Twenty minutes. Plenty of time for my hormones to create the appropriate lines on the pregnancy test. I wouldn’t tell Eloise that I’m pregnant until I was well out of the first trimester, when the pregnancy was more assured. And then, oh, what happy news it would be!

I picked up the test.

One line.

“Well, f*ck you, shit-bird,” I said and threw it in the trash as hard as I could.

*

“Kate, my deah,” Eloise said as I came into the club. “Thank you for joining me.”

“Thank you for inviting me.” I went to kiss her just as she hugged me instead, so the end result was that I kissed my mother-in-law on the neck, like a teenage boy going in for a hickey. She kindly ignored it but did step back a little. I couldn’t blame her. Looking down, I saw that my shoes didn’t match. Classy. I tried to hide this fact by standing with one foot behind the other, like a tightrope walker.

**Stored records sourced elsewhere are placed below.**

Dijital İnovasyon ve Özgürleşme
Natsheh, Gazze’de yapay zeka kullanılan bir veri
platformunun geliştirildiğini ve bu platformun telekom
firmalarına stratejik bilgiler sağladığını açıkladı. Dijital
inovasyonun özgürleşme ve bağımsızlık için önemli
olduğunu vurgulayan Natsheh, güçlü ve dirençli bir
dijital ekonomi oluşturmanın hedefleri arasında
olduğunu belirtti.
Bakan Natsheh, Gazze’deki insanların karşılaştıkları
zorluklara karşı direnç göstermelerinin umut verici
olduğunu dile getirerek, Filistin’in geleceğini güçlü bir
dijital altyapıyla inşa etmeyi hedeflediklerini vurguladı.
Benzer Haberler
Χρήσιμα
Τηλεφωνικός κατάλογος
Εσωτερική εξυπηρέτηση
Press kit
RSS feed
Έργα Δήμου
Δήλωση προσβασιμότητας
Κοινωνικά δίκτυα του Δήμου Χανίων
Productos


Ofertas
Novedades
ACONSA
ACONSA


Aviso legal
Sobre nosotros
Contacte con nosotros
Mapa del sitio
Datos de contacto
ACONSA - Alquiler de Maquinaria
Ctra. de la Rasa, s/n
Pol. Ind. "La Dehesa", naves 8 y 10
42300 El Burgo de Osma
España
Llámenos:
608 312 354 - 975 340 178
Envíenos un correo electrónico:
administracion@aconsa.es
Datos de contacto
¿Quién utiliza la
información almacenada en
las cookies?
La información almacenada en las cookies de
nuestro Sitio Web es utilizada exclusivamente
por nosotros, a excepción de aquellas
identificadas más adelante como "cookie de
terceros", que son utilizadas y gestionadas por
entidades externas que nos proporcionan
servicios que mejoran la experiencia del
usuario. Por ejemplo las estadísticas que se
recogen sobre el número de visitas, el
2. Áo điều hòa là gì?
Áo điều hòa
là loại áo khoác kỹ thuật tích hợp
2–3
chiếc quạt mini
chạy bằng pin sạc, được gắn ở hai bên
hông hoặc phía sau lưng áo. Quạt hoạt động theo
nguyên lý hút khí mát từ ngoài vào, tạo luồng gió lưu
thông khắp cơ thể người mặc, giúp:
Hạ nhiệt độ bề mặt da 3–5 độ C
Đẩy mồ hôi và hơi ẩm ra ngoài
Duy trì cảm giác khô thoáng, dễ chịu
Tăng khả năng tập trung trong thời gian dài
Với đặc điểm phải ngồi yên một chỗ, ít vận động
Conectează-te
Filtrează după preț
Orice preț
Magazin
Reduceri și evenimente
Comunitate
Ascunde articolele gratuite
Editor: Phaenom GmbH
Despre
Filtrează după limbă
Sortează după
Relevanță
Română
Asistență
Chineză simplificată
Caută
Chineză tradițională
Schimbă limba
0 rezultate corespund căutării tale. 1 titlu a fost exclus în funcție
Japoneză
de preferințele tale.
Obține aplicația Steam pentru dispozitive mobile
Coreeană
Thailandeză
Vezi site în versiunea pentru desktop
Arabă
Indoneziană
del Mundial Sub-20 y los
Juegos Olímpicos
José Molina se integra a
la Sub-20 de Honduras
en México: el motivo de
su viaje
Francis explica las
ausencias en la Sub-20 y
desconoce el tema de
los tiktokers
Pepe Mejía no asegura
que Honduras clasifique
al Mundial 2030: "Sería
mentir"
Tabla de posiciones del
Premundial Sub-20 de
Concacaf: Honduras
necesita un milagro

Looking Eloise in the eye was just too hard. Though I wasn’t a mother (thanks for nothing, pregnancy test), it seemed to me that suicide might feel like a very reasonable option if your child died. Then again, Eloise had Brooke and Brooke’s sons. And Nathan Senior.

“Right this way, Mrs. Coburn, Mrs. Coburn,” the ma?tre d’ said.

Technically, I wasn’t Mrs. Coburn. Four months ago, changing my name had felt awkward and pretentious, as if I’d be flaunting my married status. Now I wished I had.

I followed Les or Stu or Cal—I knew his name had three letters in it—to a table by the window.

“Please let me say how very sorry I was to hear about young Mr. Coburn,” he said.

“Thank you, Bob,” Eloise said. Bob. That was it. “You’re very kind.”

“Yes. Thank you,” I added.

“I remember his sixteenth birthday party here, when he—” Bob’s voice broke off.

I swallowed. Everyone knew him. Better than I did, in many cases. Everyone had more memories. And rather than comfort me, these stories made me jealous and confused. What do you mean, you played poker with him? He never played poker! Not in the whole nine months I knew him! I wanted to bark. Or, Who gives a rat’s ass that he got you through algebra? He was my husband, and he’s dead!

“That was a happy day,” Eloise said, graciously covering for poor Bob, who was struggling to maintain control. He gruffly assured us that our waiter would be right over and left the table.

Unable to avoid it any longer, Eloise and I looked at each other.

“So how are you?” I asked, my words squeaking, crushed by the vise in my throat.

“I’m doing as well as can be expected.”

She looked good, that was for sure. Tall and slender, her thick blond-gray hair cut in a bob, Eloise was the type of woman who didn’t own jeans or Keds. She wore a beige dress with a matching jacket and low heels. Very stylish, very flattering.

What was I wearing? I didn’t remember, so I glanced down. Linen pants (points for that), a white shirt with a faint stain of spaghetti sauce. That’s right. The meatball stain from a night at Porto’s. A stain that predated Nathan.